Quante persone sono oneste e intelligenti, ma si fermano per paura di contraddire la proprie credenze, propensi a valutare la fede in Cristo più quale possibile svantaggio sociale, che come una meravigliosa opportunità spirituale. Dio mandò Pietro a casa di Cornelio per annunciargli l’Evangelo ed egli fu pronto a riceverlo.

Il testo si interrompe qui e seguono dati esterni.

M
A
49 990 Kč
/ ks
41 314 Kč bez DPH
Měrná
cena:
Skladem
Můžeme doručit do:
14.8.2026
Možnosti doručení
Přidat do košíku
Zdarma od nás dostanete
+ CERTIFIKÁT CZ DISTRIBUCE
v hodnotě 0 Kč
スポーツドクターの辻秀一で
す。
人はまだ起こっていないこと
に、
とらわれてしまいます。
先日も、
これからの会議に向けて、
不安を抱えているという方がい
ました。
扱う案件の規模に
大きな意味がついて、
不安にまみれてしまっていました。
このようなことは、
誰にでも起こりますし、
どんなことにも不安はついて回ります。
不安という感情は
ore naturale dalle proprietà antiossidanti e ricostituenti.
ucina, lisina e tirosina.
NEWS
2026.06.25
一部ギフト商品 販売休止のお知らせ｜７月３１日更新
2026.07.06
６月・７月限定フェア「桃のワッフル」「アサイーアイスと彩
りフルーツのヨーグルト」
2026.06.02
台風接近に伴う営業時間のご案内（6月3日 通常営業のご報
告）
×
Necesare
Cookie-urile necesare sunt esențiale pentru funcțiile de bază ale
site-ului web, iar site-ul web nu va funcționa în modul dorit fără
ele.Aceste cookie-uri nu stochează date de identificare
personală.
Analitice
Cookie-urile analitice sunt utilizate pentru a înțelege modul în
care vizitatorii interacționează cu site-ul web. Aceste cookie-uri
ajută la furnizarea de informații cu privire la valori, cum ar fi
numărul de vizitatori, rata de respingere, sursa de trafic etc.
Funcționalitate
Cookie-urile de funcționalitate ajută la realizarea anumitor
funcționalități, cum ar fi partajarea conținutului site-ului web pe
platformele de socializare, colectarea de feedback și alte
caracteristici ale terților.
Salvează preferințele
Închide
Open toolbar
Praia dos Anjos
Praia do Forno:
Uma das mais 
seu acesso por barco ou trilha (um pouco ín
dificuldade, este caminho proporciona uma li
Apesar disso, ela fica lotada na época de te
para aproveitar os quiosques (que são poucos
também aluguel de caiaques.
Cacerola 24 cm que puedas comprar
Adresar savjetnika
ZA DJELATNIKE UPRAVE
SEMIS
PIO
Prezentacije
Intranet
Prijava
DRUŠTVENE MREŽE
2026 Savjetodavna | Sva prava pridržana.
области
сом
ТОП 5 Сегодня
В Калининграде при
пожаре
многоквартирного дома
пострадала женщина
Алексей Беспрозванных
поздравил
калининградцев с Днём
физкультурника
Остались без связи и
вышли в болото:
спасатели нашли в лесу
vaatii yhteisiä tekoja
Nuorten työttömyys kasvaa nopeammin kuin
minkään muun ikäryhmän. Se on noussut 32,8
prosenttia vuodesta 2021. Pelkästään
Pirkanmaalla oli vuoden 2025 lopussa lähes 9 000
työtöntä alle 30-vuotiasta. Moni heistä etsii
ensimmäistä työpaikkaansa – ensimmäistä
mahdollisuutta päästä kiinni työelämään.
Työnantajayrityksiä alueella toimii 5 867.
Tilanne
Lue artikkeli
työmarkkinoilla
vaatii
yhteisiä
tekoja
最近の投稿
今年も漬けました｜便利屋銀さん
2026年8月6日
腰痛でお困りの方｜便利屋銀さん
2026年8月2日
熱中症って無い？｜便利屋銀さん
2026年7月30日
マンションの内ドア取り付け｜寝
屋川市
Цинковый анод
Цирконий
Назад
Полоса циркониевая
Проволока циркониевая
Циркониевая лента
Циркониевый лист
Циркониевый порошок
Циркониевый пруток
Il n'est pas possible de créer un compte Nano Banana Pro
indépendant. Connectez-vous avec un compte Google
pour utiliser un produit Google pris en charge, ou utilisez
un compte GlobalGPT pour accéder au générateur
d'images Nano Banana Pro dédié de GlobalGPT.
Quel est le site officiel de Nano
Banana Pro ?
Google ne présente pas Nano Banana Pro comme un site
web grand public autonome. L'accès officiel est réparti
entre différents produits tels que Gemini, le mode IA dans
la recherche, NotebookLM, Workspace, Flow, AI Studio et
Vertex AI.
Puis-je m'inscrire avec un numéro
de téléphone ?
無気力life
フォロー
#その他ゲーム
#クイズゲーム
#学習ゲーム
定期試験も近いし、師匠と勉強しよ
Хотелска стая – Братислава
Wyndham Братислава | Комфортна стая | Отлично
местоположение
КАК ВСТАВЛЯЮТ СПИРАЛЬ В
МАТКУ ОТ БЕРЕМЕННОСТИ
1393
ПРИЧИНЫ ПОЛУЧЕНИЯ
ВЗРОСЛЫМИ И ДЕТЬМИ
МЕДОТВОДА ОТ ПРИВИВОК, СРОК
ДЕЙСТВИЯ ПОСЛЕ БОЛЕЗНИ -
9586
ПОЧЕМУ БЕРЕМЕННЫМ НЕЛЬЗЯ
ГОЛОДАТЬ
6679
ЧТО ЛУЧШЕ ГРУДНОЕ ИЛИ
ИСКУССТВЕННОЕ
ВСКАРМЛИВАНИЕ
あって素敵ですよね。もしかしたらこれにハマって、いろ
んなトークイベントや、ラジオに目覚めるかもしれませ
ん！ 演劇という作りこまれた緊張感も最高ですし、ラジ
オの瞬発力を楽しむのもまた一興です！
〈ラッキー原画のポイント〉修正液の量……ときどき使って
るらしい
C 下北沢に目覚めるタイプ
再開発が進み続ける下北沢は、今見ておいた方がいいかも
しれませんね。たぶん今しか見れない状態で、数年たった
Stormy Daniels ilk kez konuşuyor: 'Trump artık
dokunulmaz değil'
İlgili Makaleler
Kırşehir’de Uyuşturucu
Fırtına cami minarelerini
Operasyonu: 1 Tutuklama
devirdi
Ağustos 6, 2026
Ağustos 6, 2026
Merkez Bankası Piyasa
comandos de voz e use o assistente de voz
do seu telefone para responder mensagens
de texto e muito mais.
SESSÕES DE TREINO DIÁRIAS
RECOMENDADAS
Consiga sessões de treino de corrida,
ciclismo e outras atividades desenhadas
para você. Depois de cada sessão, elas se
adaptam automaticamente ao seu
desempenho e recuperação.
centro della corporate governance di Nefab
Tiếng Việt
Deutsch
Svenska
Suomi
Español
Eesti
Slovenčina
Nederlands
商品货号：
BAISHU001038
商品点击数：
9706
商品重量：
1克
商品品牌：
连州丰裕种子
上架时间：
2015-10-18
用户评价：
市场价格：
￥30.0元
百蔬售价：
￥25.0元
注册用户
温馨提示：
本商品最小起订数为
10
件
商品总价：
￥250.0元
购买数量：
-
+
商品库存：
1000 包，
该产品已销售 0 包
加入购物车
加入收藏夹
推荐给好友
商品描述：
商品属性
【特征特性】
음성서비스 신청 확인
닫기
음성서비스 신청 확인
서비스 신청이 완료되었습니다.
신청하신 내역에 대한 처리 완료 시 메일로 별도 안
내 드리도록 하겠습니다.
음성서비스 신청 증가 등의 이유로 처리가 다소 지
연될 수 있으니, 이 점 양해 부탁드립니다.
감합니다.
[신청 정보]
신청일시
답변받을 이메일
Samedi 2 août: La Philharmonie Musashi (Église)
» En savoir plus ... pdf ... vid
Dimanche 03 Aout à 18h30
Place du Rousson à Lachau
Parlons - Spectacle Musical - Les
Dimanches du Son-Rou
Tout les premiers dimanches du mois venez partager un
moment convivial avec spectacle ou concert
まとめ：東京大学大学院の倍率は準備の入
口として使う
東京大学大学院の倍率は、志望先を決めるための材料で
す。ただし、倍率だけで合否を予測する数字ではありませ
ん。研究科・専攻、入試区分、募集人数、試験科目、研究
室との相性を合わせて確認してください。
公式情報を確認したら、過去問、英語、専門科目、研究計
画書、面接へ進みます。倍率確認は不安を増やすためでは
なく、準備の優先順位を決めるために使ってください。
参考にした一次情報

Se preghi siceramente, il Signore ti manderà dei Suoi servitori, che ti annunceranno la Sua Parola e ti testimonieranno dell’amore di Gesù per te. Forse pregherai Dio con il cuore sebbene in un modo che non corrisponde degnamente all’identità della Sua gloriosa persona. Egli nella Sua misericordia si lascia trovare, ma al contempo di spinge a conoscerLo meglio per adorarLo come si conviene. Gesù ti viene incontro così come sei, ma non ti lascia tale.
E tu, vuoi udire tutta la verità di Dio? Sei pronto a ubbidire all’Evangelo?